[Stored items]
__________________________________________________
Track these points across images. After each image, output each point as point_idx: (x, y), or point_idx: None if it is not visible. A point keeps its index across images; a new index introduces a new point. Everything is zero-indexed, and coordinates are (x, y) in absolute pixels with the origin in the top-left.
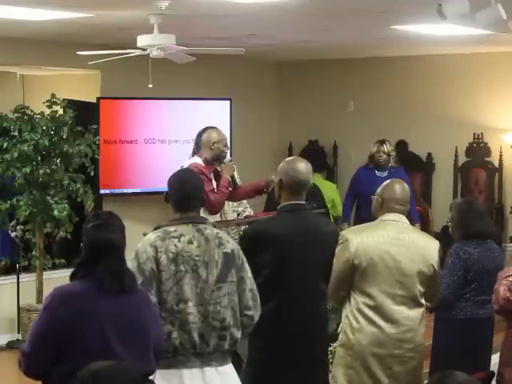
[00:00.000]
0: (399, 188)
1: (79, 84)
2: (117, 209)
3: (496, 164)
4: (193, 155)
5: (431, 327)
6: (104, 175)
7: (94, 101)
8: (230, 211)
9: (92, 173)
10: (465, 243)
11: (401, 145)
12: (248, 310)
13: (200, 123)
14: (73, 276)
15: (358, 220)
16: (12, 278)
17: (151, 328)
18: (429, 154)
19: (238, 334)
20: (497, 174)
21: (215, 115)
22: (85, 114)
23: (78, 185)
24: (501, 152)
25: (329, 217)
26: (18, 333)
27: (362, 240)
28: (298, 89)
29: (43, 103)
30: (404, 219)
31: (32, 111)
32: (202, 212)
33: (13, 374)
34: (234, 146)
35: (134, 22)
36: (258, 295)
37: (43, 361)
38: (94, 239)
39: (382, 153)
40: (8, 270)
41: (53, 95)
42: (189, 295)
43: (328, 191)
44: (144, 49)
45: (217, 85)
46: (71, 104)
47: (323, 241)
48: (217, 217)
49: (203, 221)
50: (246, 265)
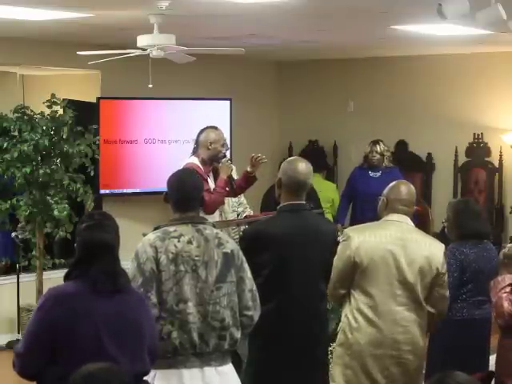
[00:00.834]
0: (405, 189)
1: (79, 84)
2: (117, 209)
3: (496, 164)
4: (192, 155)
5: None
6: (104, 175)
7: (94, 101)
8: (230, 211)
9: (92, 173)
10: (461, 244)
11: (401, 145)
12: (247, 311)
13: (200, 123)
14: (67, 276)
15: (353, 221)
16: (12, 278)
17: (145, 328)
18: (429, 154)
19: (238, 334)
20: (497, 174)
21: (215, 115)
22: (85, 114)
23: (78, 185)
24: (501, 152)
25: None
26: (18, 333)
27: (364, 239)
28: (298, 89)
29: (43, 103)
30: (408, 221)
31: (32, 111)
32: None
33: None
34: (234, 146)
35: (134, 22)
36: (258, 295)
37: (37, 361)
38: (88, 239)
39: (375, 153)
40: (8, 270)
41: (53, 95)
42: (188, 295)
43: (328, 191)
44: (144, 49)
45: (217, 85)
46: (71, 104)
47: (323, 241)
48: (217, 217)
49: (203, 221)
50: (246, 265)
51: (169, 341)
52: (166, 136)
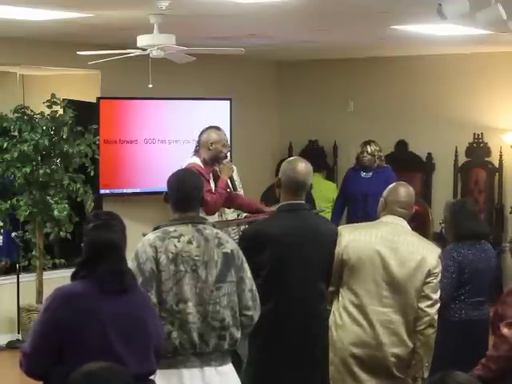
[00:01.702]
0: (404, 191)
1: (79, 84)
2: (117, 209)
3: (496, 164)
4: (194, 154)
5: None
6: (104, 175)
7: (94, 101)
8: (230, 211)
9: (92, 173)
10: (458, 244)
11: (401, 145)
12: (247, 310)
13: (200, 123)
14: (74, 276)
15: (348, 221)
16: (12, 278)
17: (152, 327)
18: (429, 154)
19: (238, 334)
20: (497, 174)
21: (215, 115)
22: (85, 114)
23: (78, 185)
24: (501, 152)
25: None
26: (18, 333)
27: (354, 237)
28: (298, 89)
29: (43, 103)
30: (404, 223)
31: (32, 111)
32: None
33: (13, 374)
34: (234, 146)
35: (134, 22)
36: (258, 295)
37: (44, 361)
38: (95, 239)
39: (366, 153)
40: (8, 270)
41: (53, 95)
42: (188, 295)
43: (328, 191)
44: (144, 49)
45: (217, 85)
46: (71, 104)
47: (322, 241)
48: (216, 217)
49: (202, 221)
50: (246, 265)
51: (169, 341)
52: (166, 136)
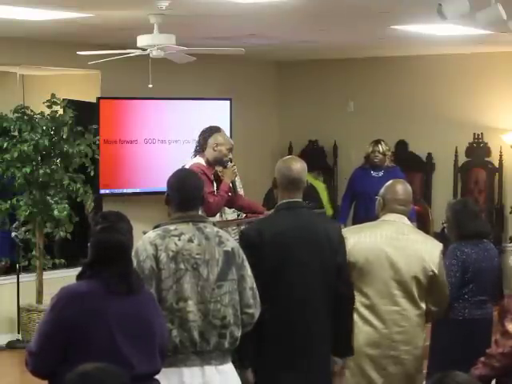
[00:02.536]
0: (401, 188)
1: (79, 84)
2: (117, 209)
3: (496, 164)
4: (194, 154)
5: (428, 328)
6: (104, 175)
7: (94, 101)
8: (230, 211)
9: (92, 173)
10: (462, 243)
11: (401, 145)
12: (249, 308)
13: (200, 123)
14: (80, 276)
15: (355, 220)
16: (12, 278)
17: (157, 326)
18: (429, 154)
19: (238, 333)
20: (497, 174)
21: (215, 115)
22: (85, 114)
23: (78, 185)
24: (501, 152)
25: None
26: (18, 333)
27: (359, 239)
28: (298, 89)
29: (43, 103)
30: (405, 220)
31: (32, 111)
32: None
33: (13, 374)
34: (234, 146)
35: (134, 22)
36: (258, 293)
37: (50, 361)
38: (103, 241)
39: (378, 152)
40: (8, 270)
41: (53, 95)
42: (189, 294)
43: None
44: (144, 49)
45: (217, 85)
46: (71, 104)
47: (322, 238)
48: (217, 217)
49: (203, 219)
50: (246, 263)
51: (169, 339)
52: (166, 136)
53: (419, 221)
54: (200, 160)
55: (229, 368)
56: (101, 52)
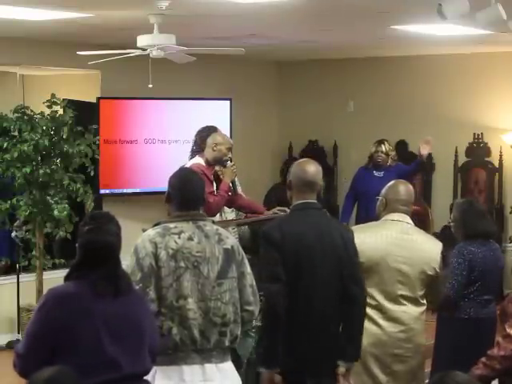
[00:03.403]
0: (403, 189)
1: (79, 84)
2: (117, 209)
3: (496, 164)
4: (191, 154)
5: (433, 327)
6: (104, 175)
7: (94, 101)
8: (230, 211)
9: (92, 173)
10: (469, 243)
11: (401, 145)
12: (249, 306)
13: (200, 123)
14: (67, 277)
15: (358, 220)
16: (12, 278)
17: (146, 327)
18: (429, 154)
19: (238, 331)
20: (497, 174)
21: (215, 115)
22: (85, 114)
23: (78, 185)
24: (501, 152)
25: None
26: (18, 333)
27: (364, 240)
28: (298, 89)
29: (43, 103)
30: (407, 219)
31: (32, 111)
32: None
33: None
34: (234, 146)
35: (134, 22)
36: (257, 291)
37: (38, 362)
38: (90, 243)
39: (381, 152)
40: (8, 270)
41: (53, 95)
42: (189, 291)
43: None
44: (144, 49)
45: (217, 85)
46: (71, 104)
47: (336, 238)
48: (217, 217)
49: (203, 218)
50: (246, 260)
51: (169, 337)
52: (166, 136)
53: (419, 221)
54: (199, 160)
55: (229, 366)
56: (101, 52)
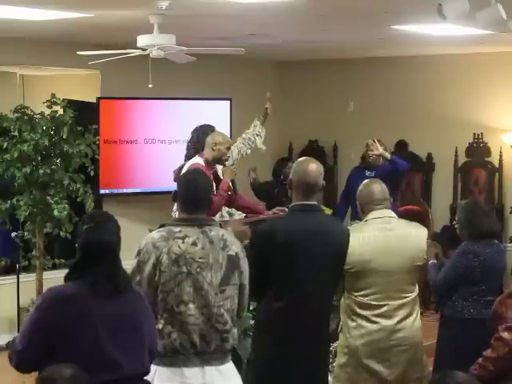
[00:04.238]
0: (375, 188)
1: (79, 84)
2: (117, 209)
3: (496, 164)
4: (187, 151)
5: (434, 327)
6: (104, 175)
7: (94, 101)
8: (225, 210)
9: (92, 173)
10: (473, 243)
11: (401, 145)
12: (242, 312)
13: (200, 123)
14: (67, 277)
15: (352, 219)
16: (12, 278)
17: (145, 327)
18: (429, 154)
19: (236, 334)
20: (497, 174)
21: (215, 115)
22: (85, 114)
23: (78, 185)
24: (501, 152)
25: None
26: (18, 333)
27: (352, 242)
28: (298, 89)
29: (43, 103)
30: (388, 213)
31: (32, 111)
32: None
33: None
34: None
35: (134, 22)
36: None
37: (34, 359)
38: (89, 242)
39: (372, 152)
40: (8, 270)
41: (53, 95)
42: (190, 297)
43: None
44: (144, 49)
45: (217, 85)
46: (71, 104)
47: (334, 240)
48: (218, 217)
49: (209, 222)
50: (247, 271)
51: (169, 341)
52: (166, 136)
53: (419, 221)
54: (199, 160)
55: (229, 368)
56: (101, 52)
__________________________________________________
> **TASK DESCRIPTION**
Each entry shown above must be quoted exactly, with its pictures left out.

> **ANSWER SPACE**
Track these points across images. After each image, output each point as point_idx: (x, y), or point_idx: None if it is not visible. A point keeps its index across images; a new index introduces a new point. Everything is zero-indexed, and coordinates are (x, y) in absolute pixels with the origin in the top-left.
[00:00.000]
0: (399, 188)
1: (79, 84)
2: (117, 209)
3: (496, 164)
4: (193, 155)
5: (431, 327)
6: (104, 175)
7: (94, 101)
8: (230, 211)
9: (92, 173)
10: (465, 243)
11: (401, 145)
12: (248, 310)
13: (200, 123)
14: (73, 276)
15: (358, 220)
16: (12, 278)
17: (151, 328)
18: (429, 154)
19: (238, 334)
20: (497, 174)
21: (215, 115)
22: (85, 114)
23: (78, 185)
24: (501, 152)
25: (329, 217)
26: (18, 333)
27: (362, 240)
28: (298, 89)
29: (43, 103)
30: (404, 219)
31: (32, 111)
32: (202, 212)
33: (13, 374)
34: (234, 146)
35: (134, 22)
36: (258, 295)
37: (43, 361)
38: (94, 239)
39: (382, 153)
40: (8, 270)
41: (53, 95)
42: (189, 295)
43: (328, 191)
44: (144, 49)
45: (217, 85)
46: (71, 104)
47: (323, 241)
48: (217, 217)
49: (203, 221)
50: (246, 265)
[00:00.834]
0: (405, 189)
1: (79, 84)
2: (117, 209)
3: (496, 164)
4: (192, 155)
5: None
6: (104, 175)
7: (94, 101)
8: (230, 211)
9: (92, 173)
10: (461, 244)
11: (401, 145)
12: (247, 311)
13: (200, 123)
14: (67, 276)
15: (353, 221)
16: (12, 278)
17: (145, 328)
18: (429, 154)
19: (238, 334)
20: (497, 174)
21: (215, 115)
22: (85, 114)
23: (78, 185)
24: (501, 152)
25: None
26: (18, 333)
27: (364, 239)
28: (298, 89)
29: (43, 103)
30: (408, 221)
31: (32, 111)
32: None
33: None
34: (234, 146)
35: (134, 22)
36: (258, 295)
37: (37, 361)
38: (88, 239)
39: (375, 153)
40: (8, 270)
41: (53, 95)
42: (188, 295)
43: (328, 191)
44: (144, 49)
45: (217, 85)
46: (71, 104)
47: (323, 241)
48: (217, 217)
49: (203, 221)
50: (246, 265)
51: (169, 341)
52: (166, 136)
[00:01.702]
0: (404, 191)
1: (79, 84)
2: (117, 209)
3: (496, 164)
4: (194, 154)
5: None
6: (104, 175)
7: (94, 101)
8: (230, 211)
9: (92, 173)
10: (458, 244)
11: (401, 145)
12: (247, 310)
13: (200, 123)
14: (74, 276)
15: (348, 221)
16: (12, 278)
17: (152, 327)
18: (429, 154)
19: (238, 334)
20: (497, 174)
21: (215, 115)
22: (85, 114)
23: (78, 185)
24: (501, 152)
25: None
26: (18, 333)
27: (354, 237)
28: (298, 89)
29: (43, 103)
30: (404, 223)
31: (32, 111)
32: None
33: (13, 374)
34: (234, 146)
35: (134, 22)
36: (258, 295)
37: (44, 361)
38: (95, 239)
39: (366, 153)
40: (8, 270)
41: (53, 95)
42: (188, 295)
43: (328, 191)
44: (144, 49)
45: (217, 85)
46: (71, 104)
47: (322, 241)
48: (216, 217)
49: (202, 221)
50: (246, 265)
51: (169, 341)
52: (166, 136)
[00:02.536]
0: (401, 188)
1: (79, 84)
2: (117, 209)
3: (496, 164)
4: (194, 154)
5: (428, 328)
6: (104, 175)
7: (94, 101)
8: (230, 211)
9: (92, 173)
10: (462, 243)
11: (401, 145)
12: (249, 308)
13: (200, 123)
14: (80, 276)
15: (355, 220)
16: (12, 278)
17: (157, 326)
18: (429, 154)
19: (238, 333)
20: (497, 174)
21: (215, 115)
22: (85, 114)
23: (78, 185)
24: (501, 152)
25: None
26: (18, 333)
27: (359, 239)
28: (298, 89)
29: (43, 103)
30: (405, 220)
31: (32, 111)
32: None
33: (13, 374)
34: (234, 146)
35: (134, 22)
36: (258, 293)
37: (50, 361)
38: (103, 241)
39: (378, 152)
40: (8, 270)
41: (53, 95)
42: (189, 294)
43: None
44: (144, 49)
45: (217, 85)
46: (71, 104)
47: (322, 238)
48: (217, 217)
49: (203, 219)
50: (246, 263)
51: (169, 339)
52: (166, 136)
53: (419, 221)
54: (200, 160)
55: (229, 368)
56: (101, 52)
[00:03.403]
0: (403, 189)
1: (79, 84)
2: (117, 209)
3: (496, 164)
4: (191, 154)
5: (433, 327)
6: (104, 175)
7: (94, 101)
8: (230, 211)
9: (92, 173)
10: (469, 243)
11: (401, 145)
12: (249, 306)
13: (200, 123)
14: (67, 277)
15: (358, 220)
16: (12, 278)
17: (146, 327)
18: (429, 154)
19: (238, 331)
20: (497, 174)
21: (215, 115)
22: (85, 114)
23: (78, 185)
24: (501, 152)
25: None
26: (18, 333)
27: (364, 240)
28: (298, 89)
29: (43, 103)
30: (407, 219)
31: (32, 111)
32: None
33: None
34: (234, 146)
35: (134, 22)
36: (257, 291)
37: (38, 362)
38: (90, 243)
39: (381, 152)
40: (8, 270)
41: (53, 95)
42: (189, 291)
43: None
44: (144, 49)
45: (217, 85)
46: (71, 104)
47: (336, 238)
48: (217, 217)
49: (203, 218)
50: (246, 260)
51: (169, 337)
52: (166, 136)
53: (419, 221)
54: (199, 160)
55: (229, 366)
56: (101, 52)
[00:04.238]
0: (375, 188)
1: (79, 84)
2: (117, 209)
3: (496, 164)
4: (187, 151)
5: (434, 327)
6: (104, 175)
7: (94, 101)
8: (225, 210)
9: (92, 173)
10: (473, 243)
11: (401, 145)
12: (242, 312)
13: (200, 123)
14: (67, 277)
15: (352, 219)
16: (12, 278)
17: (145, 327)
18: (429, 154)
19: (236, 334)
20: (497, 174)
21: (215, 115)
22: (85, 114)
23: (78, 185)
24: (501, 152)
25: None
26: (18, 333)
27: (352, 242)
28: (298, 89)
29: (43, 103)
30: (388, 213)
31: (32, 111)
32: None
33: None
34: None
35: (134, 22)
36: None
37: (34, 359)
38: (89, 242)
39: (372, 152)
40: (8, 270)
41: (53, 95)
42: (190, 297)
43: None
44: (144, 49)
45: (217, 85)
46: (71, 104)
47: (334, 240)
48: (218, 217)
49: (209, 222)
50: (247, 271)
51: (169, 341)
52: (166, 136)
53: (419, 221)
54: (199, 160)
55: (229, 368)
56: (101, 52)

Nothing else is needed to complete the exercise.